BioEmu on Modal
Gist link to modal input script here
It seems the literature is heading to the conclusion that cofolding models do not generalise to new chemistry, see, e.g. this paper or this one
As an alternative to cofolding models, perhaps we could just expose a cryptic site by generating an ensemble of conformations of some protein of interest. Once the site is exposed, then regular, boring, modeling techniques that have stood the test of time (e.g. docking) might work well. Molecular dynamics is one way to expose such cryptic sites, given a very long time. Neverthless, even with techniques like cosolvent simulations or enhanced sampling, it'll take a while and not insignificant money, so it won't be a standard approach for most.
Instead, there are now protein structure-prediction models that aim to generate conformer ensembles. One such model was trained in multiple stages on a dizzying multi-modal dataset, including experimental stabilities, molecular dynamics, and static snapshots. Yet I'd never heard of it until seeing an experimental notebook in the ColabFold repo use it, which didn't work for me. So, today's snippet shares how to run BioEmu on Modal for the fellow GPU-poor. This took some serious tinkering - Modal is fussy at best, but then BioEmu wants you to install colabfold, into a fresh conda, without activating the environment, then finally patching several files. There's also a uv virtual env tucked in there, too. Obviously that will completely screw with a Modal instance. But the magic incantation does exist, and here it is.
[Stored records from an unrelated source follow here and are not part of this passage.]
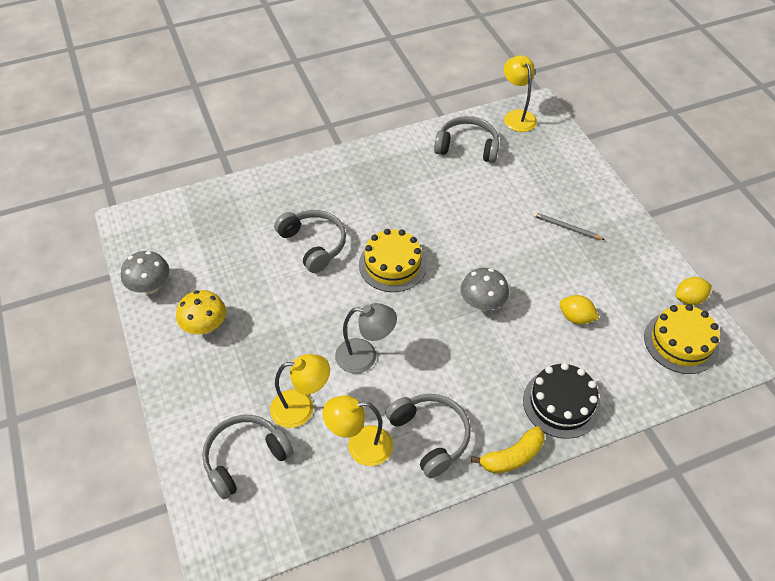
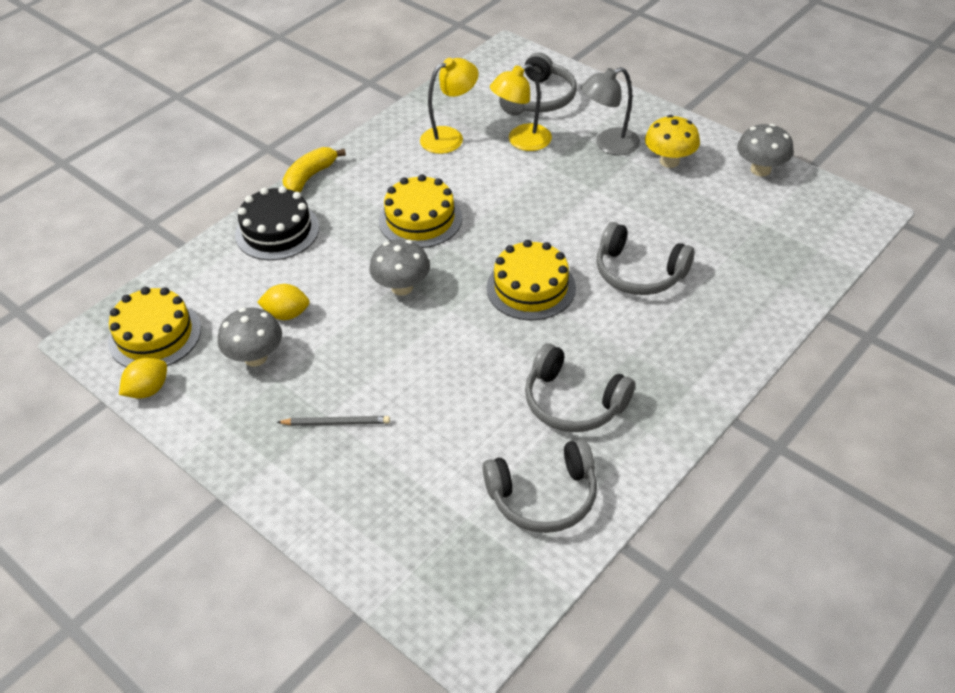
camera: 155 degrees right, 5 degrees down
(365, 356) = (494, 196): grey lamp -> grey lamp (609, 145)
(430, 436) = (392, 164): grey headphones -> grey headphones (573, 402)
(437, 360) = (420, 219): none -> yellow cake
(517, 116) = (498, 602): yellow lamp -> none
(607, 292) = (255, 357): none -> grey mushroom

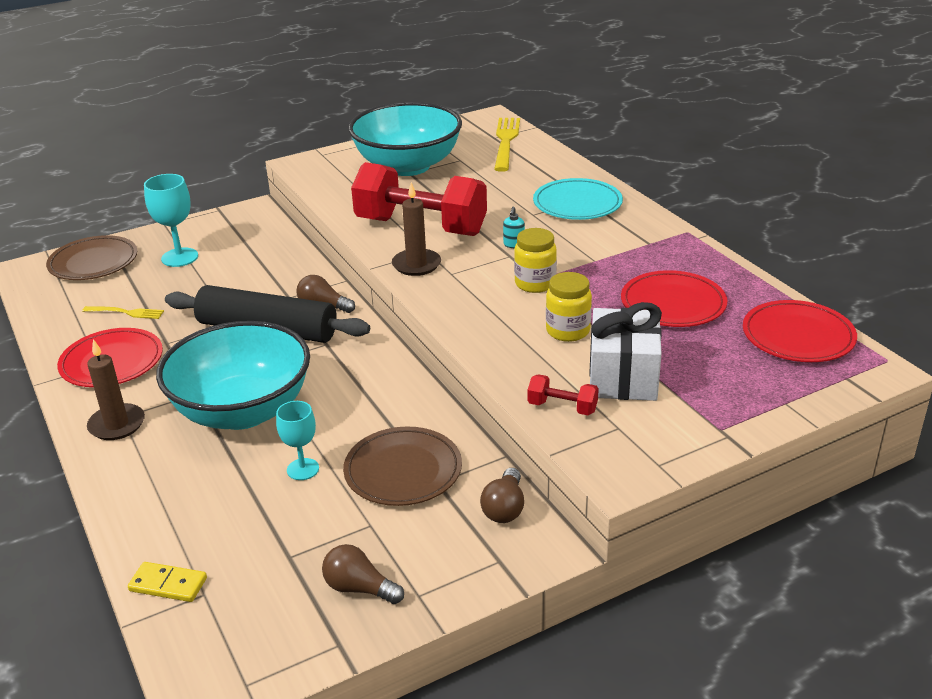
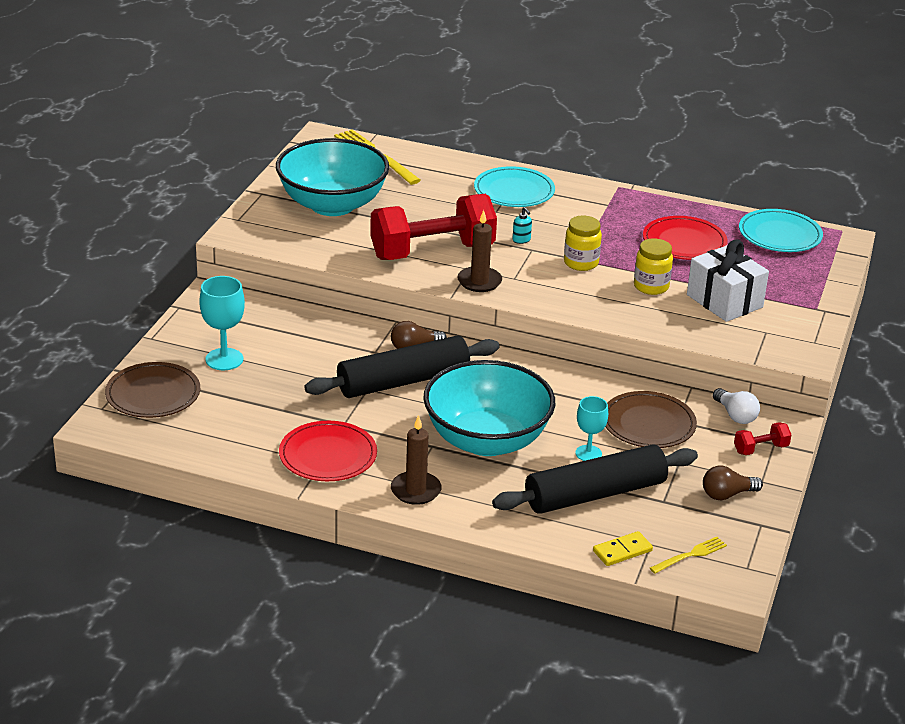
camera: 45 degrees left, 0 degrees up
(126, 312) = (266, 418): yellow fork -> yellow fork (690, 555)
(242, 512) = (595, 494): none -> black rolling pin
(504, 508) = (735, 415): brown light bulb -> white light bulb
(562, 407) = (720, 334): red dumbbell -> red dumbbell (760, 449)
(798, 336) = (779, 235): red plate -> turquoise plate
The example snippet uses T4 lysozyme and generates 50 samples, apparently in proportion to their free energy if you believe the paper. After trying a few systems, this might be true. Some samples are filtered out due to unphysical geometry. The output is in an xtc file, which can be parsed easily enough with MDTraj or MDAnalysis. Pro tip: do not use HPacker to rebuild sidechains. Use Yang Zhang's FASPR instead - faster, already works perfectly, and much less fiddly.